Selected extract.
++++
# Grizzly Wood Threading and Die Set



## Dusty56 (Apr 20, 2008)

Nice review. Do they have other sizes available ?


----------



## cmaxnavy (Dec 23, 2007)

I use these exclusively for the connectors on my clock frames. Very useful indeed. www.hardwoodclocks.com


----------



## AKSteve (Feb 4, 2012)

yep you can get them at Grizzly 3/4 and 1/2 inch sizes.


----------



## Dusty56 (Apr 20, 2008)

Thank you : )


----------



## JesseTutt (Aug 15, 2012)

Thanks for the review. I have a 1" from Woodcraft but will consider Grizzly for the other sizes


----------



## gfadvm (Jan 13, 2011)

Thanks for posting this. I have been wanting to do wooden threads but was discouraged by all the problems others had posted using router jigs, etc. I'll be having this set ASAP! Do you think they will tap and thread Jatoba?


----------



## AKSteve (Feb 4, 2012)

I don't know about Jatoba, but it went thru the Padauk like butter!


----------



## gfadvm (Jan 13, 2011)

Thanks Steve. I'm ordering mine tomorrow! Jatoba should make really good stock as it acts like steel!


----------



## racerglen (Oct 15, 2010)

Got the same sort of set some years back from Busy Bee tools, works realy well, just have to watch the dowels for roundness or you get some spots where the thread isn't full size.
mine's the 3/4 size and I bought both the through and bottoming taps.
The only modification I made was replacing the tap handles with the type that are used for metal taps, the originals were too light, bent like spaghetti
;-)


----------



## TopamaxSurvivor (May 2, 2008)

Good review, thanks


----------



## Shanem (Aug 25, 2011)

Do you know what the tpi is for this die? I couldn't find any info online.


----------



## JamesVavra (Apr 27, 2009)

@Shane - I have the same one. It's a pretty coarse thread, maybe 8 tpi. I'll measure the tap when I get home and report back.


----------



## Gerry1942 (Feb 17, 2016)

I just bought the 3/4 tap and die from Grizzly. What kind of cutting fluid or lubricant is best to use ?


----------
++++
Task statement. Copy the thread about the Grizzly wood threading set from "## JamesVavra (Apr" up to and including "(Feb 17, 2016)", replacing "tap" with "die". Work only from the thread about the Grizzly wood threading set.
++++
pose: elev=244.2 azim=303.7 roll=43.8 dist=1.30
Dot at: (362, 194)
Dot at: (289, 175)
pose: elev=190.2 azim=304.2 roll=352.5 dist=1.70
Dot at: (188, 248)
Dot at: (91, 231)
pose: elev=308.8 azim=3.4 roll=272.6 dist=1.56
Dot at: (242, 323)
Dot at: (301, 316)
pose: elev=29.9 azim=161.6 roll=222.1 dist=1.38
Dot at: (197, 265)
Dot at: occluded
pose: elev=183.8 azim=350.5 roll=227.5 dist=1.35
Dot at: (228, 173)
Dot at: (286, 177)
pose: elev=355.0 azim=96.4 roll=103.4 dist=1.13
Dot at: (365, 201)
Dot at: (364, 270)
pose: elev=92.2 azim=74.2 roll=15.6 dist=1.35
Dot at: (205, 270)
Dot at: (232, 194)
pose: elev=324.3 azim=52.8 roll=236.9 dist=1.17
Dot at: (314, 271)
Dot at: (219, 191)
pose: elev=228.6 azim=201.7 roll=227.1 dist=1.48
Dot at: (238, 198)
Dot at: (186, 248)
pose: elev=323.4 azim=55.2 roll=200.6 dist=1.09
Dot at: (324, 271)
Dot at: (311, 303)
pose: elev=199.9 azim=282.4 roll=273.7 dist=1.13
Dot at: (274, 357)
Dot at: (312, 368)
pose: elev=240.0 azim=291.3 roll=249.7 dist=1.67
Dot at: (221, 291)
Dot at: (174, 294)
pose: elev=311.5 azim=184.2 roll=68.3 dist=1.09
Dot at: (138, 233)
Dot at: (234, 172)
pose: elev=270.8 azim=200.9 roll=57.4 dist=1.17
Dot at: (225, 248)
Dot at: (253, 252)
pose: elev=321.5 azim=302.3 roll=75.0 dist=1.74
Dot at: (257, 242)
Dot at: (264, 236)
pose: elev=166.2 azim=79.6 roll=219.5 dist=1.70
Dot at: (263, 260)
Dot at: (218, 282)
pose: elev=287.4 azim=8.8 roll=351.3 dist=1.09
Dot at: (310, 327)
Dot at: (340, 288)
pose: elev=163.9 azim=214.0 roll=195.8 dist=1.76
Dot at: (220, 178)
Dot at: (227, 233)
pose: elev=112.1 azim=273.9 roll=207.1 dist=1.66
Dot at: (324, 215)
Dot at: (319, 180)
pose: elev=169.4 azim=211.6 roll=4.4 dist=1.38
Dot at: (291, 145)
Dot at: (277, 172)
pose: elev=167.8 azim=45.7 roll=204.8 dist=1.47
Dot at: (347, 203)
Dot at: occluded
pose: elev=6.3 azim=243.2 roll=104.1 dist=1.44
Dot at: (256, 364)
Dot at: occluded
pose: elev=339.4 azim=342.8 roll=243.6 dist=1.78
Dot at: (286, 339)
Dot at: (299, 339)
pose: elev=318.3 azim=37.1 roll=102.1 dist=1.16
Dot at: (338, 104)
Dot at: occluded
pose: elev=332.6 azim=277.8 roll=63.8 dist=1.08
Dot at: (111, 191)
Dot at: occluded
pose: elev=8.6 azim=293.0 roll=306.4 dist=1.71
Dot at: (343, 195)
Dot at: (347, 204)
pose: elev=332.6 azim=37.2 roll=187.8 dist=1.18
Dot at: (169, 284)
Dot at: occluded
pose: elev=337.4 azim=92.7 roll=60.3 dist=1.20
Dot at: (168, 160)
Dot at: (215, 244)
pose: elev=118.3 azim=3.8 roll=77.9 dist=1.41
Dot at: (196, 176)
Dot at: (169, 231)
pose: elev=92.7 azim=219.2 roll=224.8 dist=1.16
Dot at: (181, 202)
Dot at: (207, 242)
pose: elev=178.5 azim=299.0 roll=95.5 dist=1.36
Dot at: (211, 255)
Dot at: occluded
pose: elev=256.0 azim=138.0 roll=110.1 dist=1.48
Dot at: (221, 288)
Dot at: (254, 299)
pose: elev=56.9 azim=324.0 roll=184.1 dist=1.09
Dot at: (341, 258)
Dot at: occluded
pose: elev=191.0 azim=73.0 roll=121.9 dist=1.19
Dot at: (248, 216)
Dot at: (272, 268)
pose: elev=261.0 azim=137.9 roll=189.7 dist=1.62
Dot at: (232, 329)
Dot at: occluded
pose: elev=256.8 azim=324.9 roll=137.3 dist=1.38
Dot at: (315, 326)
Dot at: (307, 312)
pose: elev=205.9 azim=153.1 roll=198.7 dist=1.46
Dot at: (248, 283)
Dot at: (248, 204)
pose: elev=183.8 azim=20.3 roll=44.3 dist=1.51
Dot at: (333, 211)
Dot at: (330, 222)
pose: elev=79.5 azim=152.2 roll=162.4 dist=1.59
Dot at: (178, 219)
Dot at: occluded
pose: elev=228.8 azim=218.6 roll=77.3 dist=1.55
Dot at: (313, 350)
++++
Response to the task.
## JamesVavra (Apr 27, 2009)

@Shane - I have the same one. It's a pretty coarse thread, maybe 8 tpi. I'll measure the die when I get home and report back.


----------



## Gerry1942 (Feb 17, 2016)